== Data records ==
========================================================================
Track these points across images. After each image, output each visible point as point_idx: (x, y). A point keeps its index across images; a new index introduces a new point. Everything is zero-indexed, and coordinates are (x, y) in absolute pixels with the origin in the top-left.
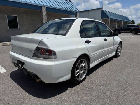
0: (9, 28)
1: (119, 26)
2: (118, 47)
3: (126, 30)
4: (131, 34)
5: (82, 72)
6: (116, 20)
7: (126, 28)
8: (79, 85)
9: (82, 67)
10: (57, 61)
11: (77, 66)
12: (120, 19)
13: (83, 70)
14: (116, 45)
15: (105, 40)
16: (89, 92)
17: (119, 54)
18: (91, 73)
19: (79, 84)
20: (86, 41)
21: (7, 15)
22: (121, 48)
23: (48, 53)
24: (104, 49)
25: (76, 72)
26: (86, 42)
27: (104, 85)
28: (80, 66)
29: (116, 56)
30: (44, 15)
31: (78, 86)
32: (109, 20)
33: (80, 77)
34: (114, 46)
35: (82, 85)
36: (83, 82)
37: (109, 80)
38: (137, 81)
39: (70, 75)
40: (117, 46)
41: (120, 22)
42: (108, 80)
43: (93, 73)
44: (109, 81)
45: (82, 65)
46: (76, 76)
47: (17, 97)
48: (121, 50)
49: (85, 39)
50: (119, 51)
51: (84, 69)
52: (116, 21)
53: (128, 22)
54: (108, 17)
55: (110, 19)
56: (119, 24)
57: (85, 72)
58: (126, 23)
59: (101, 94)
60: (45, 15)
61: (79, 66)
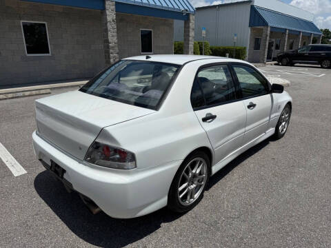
0: (28, 53)
1: (292, 43)
2: (282, 115)
3: (307, 56)
4: (320, 66)
5: (193, 186)
6: (286, 29)
7: (306, 52)
8: (186, 215)
9: (194, 176)
10: (138, 172)
11: (183, 176)
12: (294, 29)
13: (196, 182)
14: (276, 112)
15: (251, 106)
16: (207, 233)
17: (282, 130)
18: (214, 184)
19: (187, 212)
20: (204, 116)
21: (22, 21)
22: (289, 116)
23: (118, 156)
24: (247, 128)
25: (180, 189)
26: (204, 120)
27: (240, 215)
28: (190, 174)
29: (276, 137)
30: (110, 22)
31: (184, 218)
32: (269, 32)
33: (189, 197)
34: (272, 116)
35: (194, 215)
36: (196, 209)
37: (254, 204)
38: (316, 207)
39: (166, 199)
40: (278, 114)
41: (294, 35)
42: (252, 202)
43: (219, 183)
44: (253, 207)
45: (194, 171)
46: (181, 196)
47: (51, 243)
48: (288, 122)
49: (203, 113)
50: (283, 124)
51: (197, 179)
52: (285, 33)
53: (314, 34)
54: (265, 24)
55: (269, 29)
56: (291, 40)
57: (201, 186)
58: (309, 37)
59: (234, 240)
60: (113, 21)
61: (188, 174)
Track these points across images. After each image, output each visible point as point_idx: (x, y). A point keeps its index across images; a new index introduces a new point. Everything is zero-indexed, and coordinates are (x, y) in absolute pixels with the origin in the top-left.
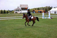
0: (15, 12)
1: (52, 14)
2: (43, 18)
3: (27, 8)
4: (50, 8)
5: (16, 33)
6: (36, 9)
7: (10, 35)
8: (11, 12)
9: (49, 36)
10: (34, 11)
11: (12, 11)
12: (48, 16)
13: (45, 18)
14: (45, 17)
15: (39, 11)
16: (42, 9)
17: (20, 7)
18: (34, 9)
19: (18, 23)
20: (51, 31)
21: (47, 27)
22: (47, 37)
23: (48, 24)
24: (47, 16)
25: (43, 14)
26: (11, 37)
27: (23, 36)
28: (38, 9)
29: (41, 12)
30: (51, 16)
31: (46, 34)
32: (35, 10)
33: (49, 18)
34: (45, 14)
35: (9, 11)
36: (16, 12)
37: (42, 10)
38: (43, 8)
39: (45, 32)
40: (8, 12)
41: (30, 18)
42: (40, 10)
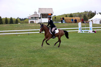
0: (29, 21)
1: (95, 24)
2: (79, 31)
3: (52, 14)
4: (92, 15)
5: (31, 58)
6: (66, 16)
7: (21, 61)
8: (23, 21)
9: (90, 63)
10: (63, 19)
11: (25, 19)
12: (89, 29)
13: (84, 32)
14: (83, 29)
15: (72, 20)
16: (77, 15)
17: (39, 12)
18: (64, 15)
19: (34, 40)
20: (93, 55)
21: (86, 48)
22: (86, 65)
23: (88, 42)
24: (87, 29)
25: (80, 24)
26: (23, 65)
27: (44, 64)
28: (71, 16)
29: (76, 21)
30: (93, 29)
31: (85, 60)
32: (65, 18)
33: (91, 31)
34: (84, 24)
35: (20, 19)
36: (32, 20)
37: (78, 18)
38: (80, 15)
39: (83, 56)
40: (17, 21)
41: (54, 33)
42: (74, 18)
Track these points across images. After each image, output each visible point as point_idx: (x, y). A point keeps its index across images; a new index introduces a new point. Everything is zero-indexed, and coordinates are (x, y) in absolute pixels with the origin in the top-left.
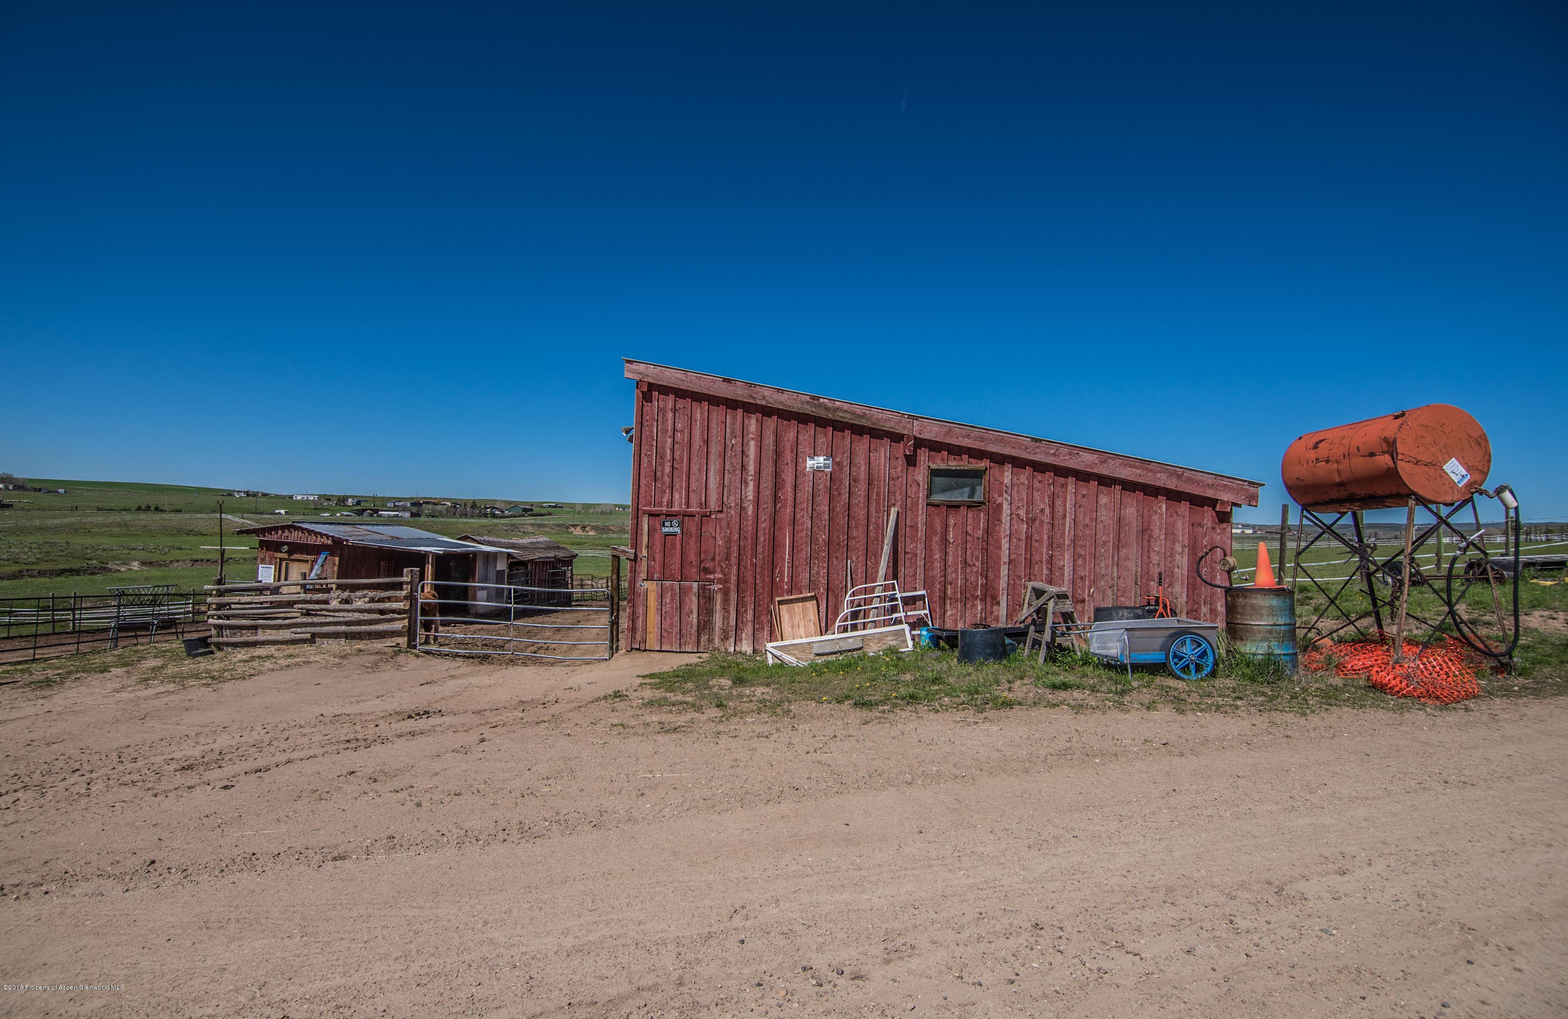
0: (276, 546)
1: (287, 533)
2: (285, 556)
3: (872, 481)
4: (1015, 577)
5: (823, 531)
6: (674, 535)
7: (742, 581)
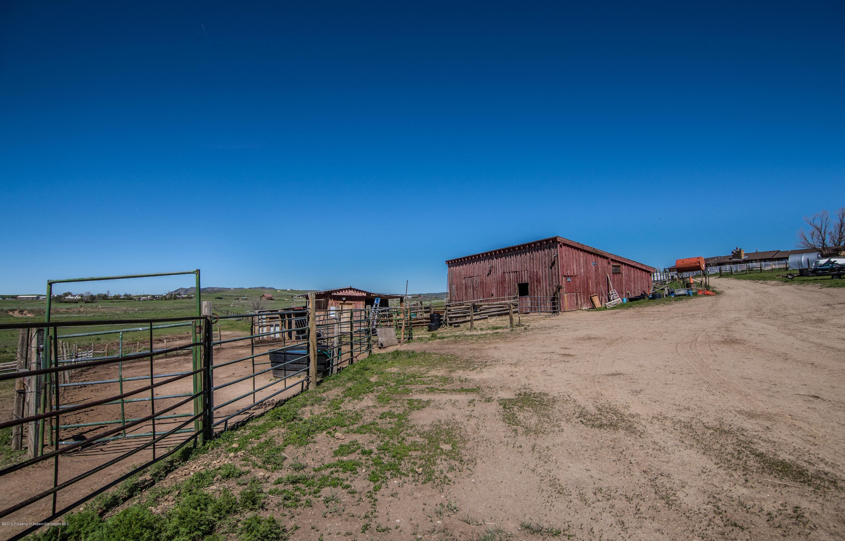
0: (339, 298)
1: (347, 292)
2: (343, 302)
3: (603, 268)
4: (625, 288)
5: (596, 280)
6: (569, 281)
7: (583, 292)
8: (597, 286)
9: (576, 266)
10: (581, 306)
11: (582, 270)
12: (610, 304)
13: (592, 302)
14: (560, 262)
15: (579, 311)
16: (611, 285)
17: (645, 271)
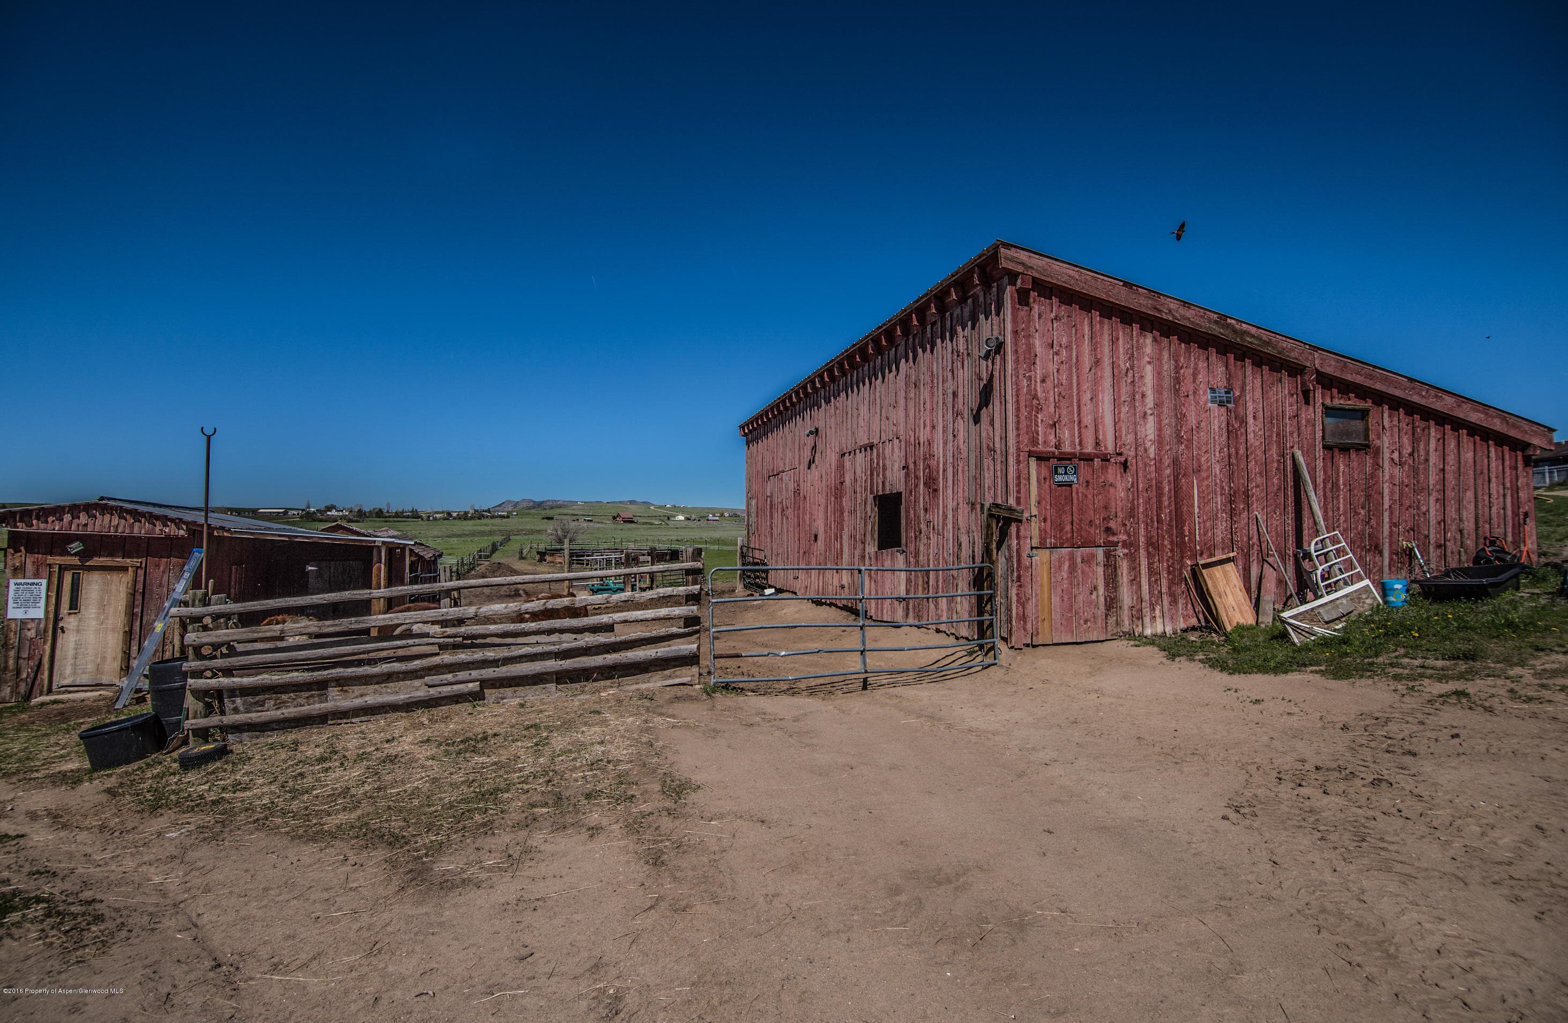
0: (57, 544)
1: (83, 518)
2: (75, 561)
3: (1272, 421)
4: (1393, 524)
5: (1231, 478)
6: (1069, 485)
7: (1149, 543)
8: (1232, 513)
9: (1116, 403)
10: (1138, 616)
11: (1149, 429)
12: (1312, 616)
13: (1203, 595)
14: (1017, 384)
15: (1121, 646)
16: (1316, 507)
17: (1501, 440)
========================================================================
== Work item ==
Give again, exactly as written above, each line from the one that has "40: (117, 46)" to the one that has "16: (42, 9)", both included; omit the pictures.

== Answer area ==
40: (117, 46)
41: (120, 22)
42: (108, 80)
43: (93, 73)
44: (109, 81)
45: (82, 65)
46: (76, 76)
47: (17, 97)
48: (121, 50)
49: (85, 39)
50: (119, 51)
51: (84, 69)
52: (116, 21)
53: (128, 22)
54: (108, 17)
55: (110, 19)
56: (119, 24)
57: (85, 72)
58: (126, 23)
59: (101, 94)
60: (45, 15)
61: (79, 66)
0: (28, 53)
1: (292, 43)
2: (282, 115)
3: (307, 56)
4: (320, 66)
5: (193, 186)
6: (286, 29)
7: (306, 52)
8: (186, 215)
9: (194, 176)
10: (138, 172)
11: (183, 176)
12: (294, 29)
13: (196, 182)
14: (276, 112)
15: (251, 106)
16: (207, 233)
17: (282, 130)
18: (214, 184)
19: (187, 212)
20: (204, 116)
21: (22, 21)
22: (289, 116)
23: (118, 156)
24: (247, 128)
25: (180, 189)
26: (204, 120)
27: (240, 215)
28: (190, 174)
29: (276, 137)
30: (110, 22)
31: (184, 218)
32: (269, 32)
33: (189, 197)
34: (272, 116)
35: (194, 215)
36: (196, 209)
37: (254, 204)
38: (316, 207)
39: (166, 199)
40: (278, 114)
41: (294, 35)
42: (252, 202)
43: (219, 183)
44: (253, 207)
45: (194, 171)
46: (181, 196)
47: (51, 243)
48: (288, 122)
49: (203, 113)
50: (283, 124)
51: (197, 179)
52: (285, 33)
53: (314, 34)
54: (265, 24)
55: (269, 29)
56: (291, 40)
57: (201, 186)
58: (309, 37)
59: (234, 240)
60: (113, 21)
61: (188, 174)
Track these points across images. After each image, output each visible point as point_idx: (x, y). A point keeps its index across images; a new index introduces a new point. Everything is zero-indexed, and coordinates are (x, y) in absolute pixels with the origin in the top-left.
0: (15, 12)
1: (52, 14)
2: (43, 18)
3: (27, 8)
4: (50, 8)
5: (16, 33)
6: (36, 9)
7: (10, 35)
8: (11, 12)
9: (49, 36)
10: (34, 11)
11: (12, 11)
12: (48, 16)
13: (45, 18)
14: (45, 17)
15: (39, 11)
16: (42, 9)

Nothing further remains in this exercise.